CC : Il est évident que le pain, dont la symbolique n'est pas à négliger, est souvent l'aliment qui manque le plus et sa confection est assez délicate  puisque ces farines sans gluten sont dites...non panifiables. Cependant avec un peu de temps et de patience on parvient à trouver une formule satisfaisante pour peu qu'on oublie la baguette ou la grossie miche de campagne qui ne seront jamais reproductibles à l'identique et qu'on accepte une pâte à pizza au goût et à  la texture un peu différents. Quant aux brioches et autres préparations sucrées ou salées à base d’œufs, de beurre et de crème fraîche, ma culture culinaire méditerranéenne m'en a éloignée. Mes recettes, très personnelles, sont avant tout le reflet de ma propre façon de me nourrir qui fait une large place aux légumes crus ou cuits le plus simplement possible, aux céréales et légumineuses, aux salades et aux diverses huiles presque toujours utilisés crues.

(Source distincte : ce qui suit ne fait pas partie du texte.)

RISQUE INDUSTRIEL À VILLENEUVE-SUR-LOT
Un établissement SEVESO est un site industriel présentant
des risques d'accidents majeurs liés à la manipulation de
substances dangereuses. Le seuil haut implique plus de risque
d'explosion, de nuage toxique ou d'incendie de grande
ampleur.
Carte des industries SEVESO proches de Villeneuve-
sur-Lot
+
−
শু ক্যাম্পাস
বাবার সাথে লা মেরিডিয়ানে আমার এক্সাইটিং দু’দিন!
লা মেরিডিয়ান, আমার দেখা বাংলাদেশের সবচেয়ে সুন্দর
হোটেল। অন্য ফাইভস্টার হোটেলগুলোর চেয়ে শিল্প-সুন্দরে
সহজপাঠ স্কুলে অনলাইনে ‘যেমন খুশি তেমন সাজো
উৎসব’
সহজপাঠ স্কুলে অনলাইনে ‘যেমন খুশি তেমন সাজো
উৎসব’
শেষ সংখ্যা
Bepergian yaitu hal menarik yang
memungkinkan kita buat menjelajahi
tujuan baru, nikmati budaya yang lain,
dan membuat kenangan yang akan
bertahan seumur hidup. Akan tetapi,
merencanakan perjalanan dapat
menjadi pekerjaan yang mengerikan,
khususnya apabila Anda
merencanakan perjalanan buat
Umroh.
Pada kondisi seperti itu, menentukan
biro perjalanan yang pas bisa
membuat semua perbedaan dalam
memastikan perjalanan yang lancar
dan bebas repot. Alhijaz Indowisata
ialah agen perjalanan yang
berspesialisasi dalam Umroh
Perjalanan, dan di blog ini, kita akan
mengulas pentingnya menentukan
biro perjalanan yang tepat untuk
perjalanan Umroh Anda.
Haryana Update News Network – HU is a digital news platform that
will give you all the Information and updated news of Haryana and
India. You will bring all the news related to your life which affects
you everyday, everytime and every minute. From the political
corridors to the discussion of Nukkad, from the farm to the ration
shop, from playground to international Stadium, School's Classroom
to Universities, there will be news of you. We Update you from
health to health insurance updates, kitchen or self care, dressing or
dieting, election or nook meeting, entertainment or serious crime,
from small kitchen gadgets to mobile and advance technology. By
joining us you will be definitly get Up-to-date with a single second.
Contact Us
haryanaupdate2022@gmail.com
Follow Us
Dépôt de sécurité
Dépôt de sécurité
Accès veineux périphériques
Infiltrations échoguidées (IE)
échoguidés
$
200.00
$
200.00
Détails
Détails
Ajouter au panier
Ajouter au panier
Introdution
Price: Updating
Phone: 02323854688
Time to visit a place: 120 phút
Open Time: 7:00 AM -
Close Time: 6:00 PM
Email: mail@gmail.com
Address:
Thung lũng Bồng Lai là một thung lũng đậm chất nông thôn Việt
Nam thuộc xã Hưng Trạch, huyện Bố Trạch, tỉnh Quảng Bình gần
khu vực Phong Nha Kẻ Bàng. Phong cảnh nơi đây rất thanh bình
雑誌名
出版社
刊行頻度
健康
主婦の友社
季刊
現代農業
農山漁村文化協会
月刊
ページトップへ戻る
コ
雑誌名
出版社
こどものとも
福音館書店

Ces nouveaux ingrédients dont vous parlez, peut-on les trouver en supermarché ou bien seulement dans les magasins bio ?

CC : Pour ma part, je préconise l'achat d'ingrédients issus de l'agriculture biologique car je ne peux concevoir de modifier mon alimentation pour un mieux-être tout en négligeant les pesticides,  conservateurs et additifs dans les produits utilisés. Mais les supermarchés ont désormais des rayons « bio » de plus en plus fournis et les boissons végétales, le quinoa , les légumineuses , les pâtes de riz  pour ne citer que les plus courants y sont largement représentés.

La cuisine sans gluten et sans lait prend-elle plus de temps ? Est-elle plus chère ?

CC : Elle ne prend pas plus de temps pour qui cuisinait auparavant. Rajouter une cuillère de purée d'amandes dans une purée de légumes ne demande pas plus de temps que de rajouter un morceau de beurre! La cuisson du boulghour de sarrasin n'est pas plus longue que celle du boulghour de blé. Elle est plus chère si l'on achète des produits transformés: des biscuits, des pâtés végétaux, des sauces toutes prêtes...  mais pas si l'on achète les céréales et les légumineuses en vrac dans les magasins bio qui ont tous développé cette gamme de produits. La plupart des fabricants proposent à présent des boissons végétales à petit prix ainsi que des briques de soja ou riz « cuisine » excellentes alternatives à la crème fraîche. Un seul ingrédient reste encore largement plus cher que son équivalent en gluten et ne se vend que conditionné: les pâtes.

Tout le monde peut-il bénéficier d'un régime sans gluten et sans lait ?

TS : Non. Pour le gluten il s'agit essentiellement des malades céliaques, des personnes sensibles au gluten, et d'une partie des personnes ayant une maladie auto-immune ou inflammatoire. Pour les laitages, ce sont les intolérants au lactose soit 30 à 40% de la population française, surtout dans le midi, ou d'origine africaine ou asiatique et, comme pour le gluten, certaines personnes souffrant de maladies auto-immunes et inflammatoires.